Solothurner Parlament

Kantonsrat plädiert für Abstand - zwischen Siedlung und Wald

Theoretisch gilt ein Mindestabstand von 20 Metern zwischen Siedlung und Waldrand. In der Praxis gibt es aber immer wieder Ausnahmebewilligungen.

Theoretisch gilt ein Mindestabstand von 20 Metern zwischen Siedlung und Waldrand. In der Praxis gibt es aber immer wieder Ausnahmebewilligungen.

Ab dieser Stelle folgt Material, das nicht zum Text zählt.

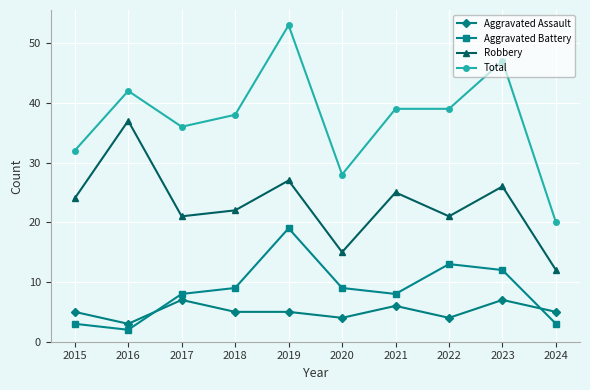

Is it true that Total equals 60 at 2017?

False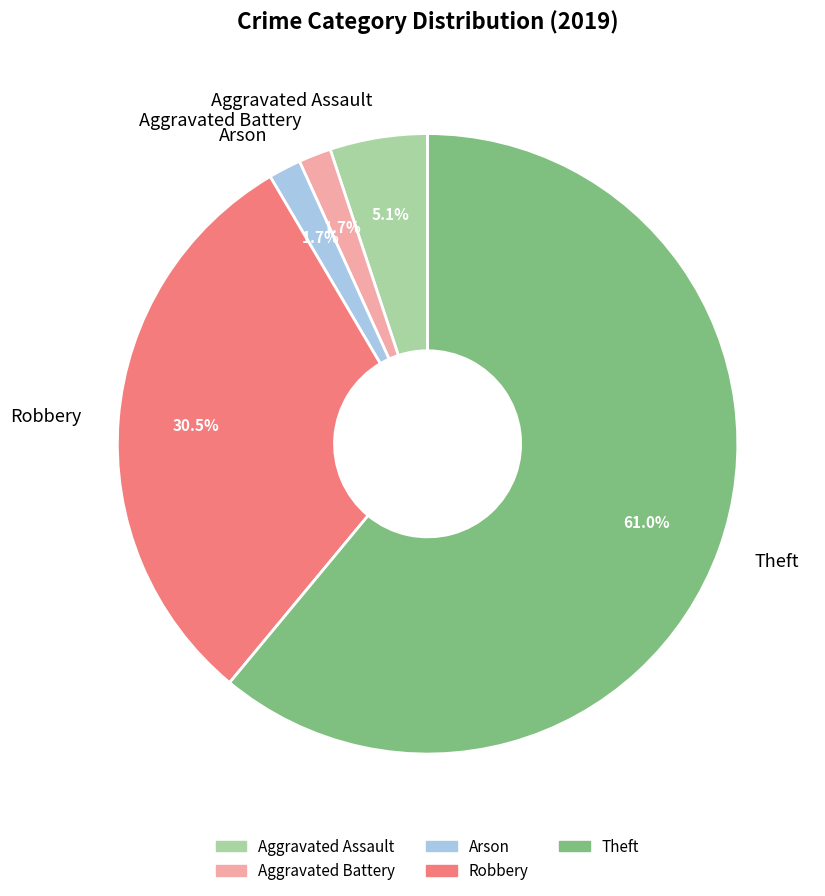

Is there any slice that represents more than half of the pie?

Yes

Mehrere Stimmen im Solothurner Parlament machten sich am Mittwoch für einen höheren Mindesasbstand zwischen Siedlungsrand und Wald im Kanton aus. Ob sich in diesem Bereich auch tatsächlich etwas tut, ist aber nicht ersichtlich im Moment.

Kantonsrat Eine Gefahr für Natur und Hausbesitzer – dies stellt laut Kantonsrat Peter Brotschi (CVP, Grenchen) ein zu geringer Abstand zwischen Häusern und dem Waldrand dar. Der Hintergrund: Vor über 20 Jahren wurde der Mindestabstand zwischen Wald und Siedlungsrand von 30 auf 20 Meter verkürzt. Auf das Tapet brachte Brotschi das Thema wieder mit einem Vorstoss, welchen er zum Thema eingereicht hatte, unter anderem deshalb, weil es in der Praxis heute immer wieder Ausnahmebewilligungen gibt – so dass der besagte Abstand in einigen Fällen auch unter 20 Meter liegt.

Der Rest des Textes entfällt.